I haven’t been able to sit down and rail at you about how I discovered that my washing machine, my year-old washing machine, “saves energy” by substituting half of the water in a hot wash with cold water and how that was the underlying problem with washing the cloth diapers (that is NOT A HOT WASH and I don’t know in whose mind it possibly could be). I haven’t even mentioned the Christmas recital and how well it went (music-wise, that is; I did mention that Owlet had been prepared for the cello playing, but not the first crash of applause that freaked her out, and so HRH spent the recital in the church basement walking her so she wouldn’t wail after every piece). I haven’t been able to crow that I got my box of author copies of the bird book, and rhapsodize about how gorgeous it is (I knew it would be pretty, having seen the full-colour galleys, but it’s stunningly beautiful and I love holding it).

I have photos to post, too. Maybe I’ll just kind of throw a series of mini-posts up this afternoon while Owlet naps. If she naps for more than twenty minutes, that is.

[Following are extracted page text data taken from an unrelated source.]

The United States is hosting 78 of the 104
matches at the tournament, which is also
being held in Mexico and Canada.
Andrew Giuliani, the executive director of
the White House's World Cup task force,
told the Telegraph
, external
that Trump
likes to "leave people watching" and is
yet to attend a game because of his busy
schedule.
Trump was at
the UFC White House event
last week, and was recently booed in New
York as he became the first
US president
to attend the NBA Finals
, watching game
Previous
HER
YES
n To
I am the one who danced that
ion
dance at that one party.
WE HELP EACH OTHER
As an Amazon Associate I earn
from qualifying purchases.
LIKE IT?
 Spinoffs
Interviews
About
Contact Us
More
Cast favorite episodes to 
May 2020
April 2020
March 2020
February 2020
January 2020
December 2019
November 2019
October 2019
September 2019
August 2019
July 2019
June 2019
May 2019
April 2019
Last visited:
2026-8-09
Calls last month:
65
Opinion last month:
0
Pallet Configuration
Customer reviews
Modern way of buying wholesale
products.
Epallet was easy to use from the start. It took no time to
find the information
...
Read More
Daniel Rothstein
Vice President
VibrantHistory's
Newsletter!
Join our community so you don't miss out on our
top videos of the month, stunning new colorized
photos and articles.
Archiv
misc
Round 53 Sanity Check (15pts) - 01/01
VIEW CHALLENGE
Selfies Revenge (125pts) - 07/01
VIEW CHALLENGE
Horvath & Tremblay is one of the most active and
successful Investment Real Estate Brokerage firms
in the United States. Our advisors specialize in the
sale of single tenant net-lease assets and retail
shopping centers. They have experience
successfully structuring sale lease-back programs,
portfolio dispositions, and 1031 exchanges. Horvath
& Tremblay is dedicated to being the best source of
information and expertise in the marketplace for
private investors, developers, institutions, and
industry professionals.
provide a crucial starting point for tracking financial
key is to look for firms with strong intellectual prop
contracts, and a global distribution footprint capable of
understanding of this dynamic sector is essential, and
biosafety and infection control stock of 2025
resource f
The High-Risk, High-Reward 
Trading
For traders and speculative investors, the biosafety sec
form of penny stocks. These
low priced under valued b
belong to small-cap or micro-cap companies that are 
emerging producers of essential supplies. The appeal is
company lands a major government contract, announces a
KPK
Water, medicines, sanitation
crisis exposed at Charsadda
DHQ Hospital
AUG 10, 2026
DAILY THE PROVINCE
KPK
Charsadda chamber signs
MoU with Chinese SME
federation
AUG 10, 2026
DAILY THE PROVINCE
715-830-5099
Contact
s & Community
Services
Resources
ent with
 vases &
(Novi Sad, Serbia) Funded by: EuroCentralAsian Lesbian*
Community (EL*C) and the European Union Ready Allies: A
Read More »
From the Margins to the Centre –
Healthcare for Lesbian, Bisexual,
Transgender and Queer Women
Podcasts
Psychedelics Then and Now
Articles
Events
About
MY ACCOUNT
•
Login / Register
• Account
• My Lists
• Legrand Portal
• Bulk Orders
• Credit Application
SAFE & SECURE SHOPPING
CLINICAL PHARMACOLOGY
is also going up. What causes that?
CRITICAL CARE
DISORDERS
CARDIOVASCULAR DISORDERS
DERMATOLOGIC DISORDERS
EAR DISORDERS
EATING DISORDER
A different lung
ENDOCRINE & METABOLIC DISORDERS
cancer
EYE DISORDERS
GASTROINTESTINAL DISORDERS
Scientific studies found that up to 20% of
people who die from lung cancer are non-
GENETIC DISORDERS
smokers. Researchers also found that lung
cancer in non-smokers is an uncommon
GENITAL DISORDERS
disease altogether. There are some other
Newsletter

And May All Your Christmases Be Bright

Look who loved Santa! Thank you, powers that be, for making her one of those instead of one that freaks out. We woke her up in line, and I expected to have to feed her to calm her down because of over-stimulation, but instead she was entranced by the lights and music and the new Christmas carousel the mall has installed with their holiday redesign (long overdue, I must add… although it’s a bit heavy on the red).

Also, who authorised the boy to become a string bean?

Christmas merry-go-round!

We kept the boy out of school and had a family day, seeing Santa and having lunch out, instead of trying to make it all happen on a weekend day when the malls are hellish. It was a great decision; the crowds were pretty much non-existent. I think we’ll do it again next year.

Owlet: A Brief Bulletin

Holy cats.

Everyone remember how worried the medical pros were about how slowly Owlet was gaining weight in her first three months? And I’ve been worried lately because my supply seems to have vanished/not be enough any more, too; she does a lot of trying to nurse and crying, whacking my chest with a hand, and my pumping output has dropped drastically as well.

I talked to the doctor Monday at Owlet’s 4-month appointment (which was at 4.5 months) about my concerns with the supply issue. She asked if I wanted to go on a medication like domperidone to increase my milk supply, and I said I didn’t know and wanted her opinion. She said one 3-oz bottle of formula a day to fill her up fast so she can sleep comfortably, like we’ve started doing before a nap, wasn’t a problem, that I was still breastfeeding exclusively otherwise (including feeding a bottle of EBM before the other nap) and all the medical benefits from that would continue just fine, and we’d be starting solids in a few weeks anyway… but she usually let the mums decide, and if I really wanted it she’d write me a scrip no problem.

Then we weighed Owlet.

This four and a half month baby weighs 14 lbs 7 oz. She gained 3.5 lbs in six weeks.

My doctor went to write it down, saw the previous weight notation in the booklet, and said, “Can we weigh her again, please? I’m not sure I caught that number correctly.” So we weighed her again, and the doctor laughed and said, “I’m not prescribing domperidone for you. You’re doing just fine.”

And I just took out all the 3-6 months clothes last week. Guess what? She’s already too long for those sleepers; I have to break into the 6-9 months boxes to find ones that fit. (She’s 63.5 cm; gah. Long baby is long.) The hems of the 0-3 month nightgowns are all around her knees now, so I have to pack them away. Goodnight, sweet baby nightgowns; I love you and will miss you.

There’s a more detailed update coming in the next few days, if naps allow.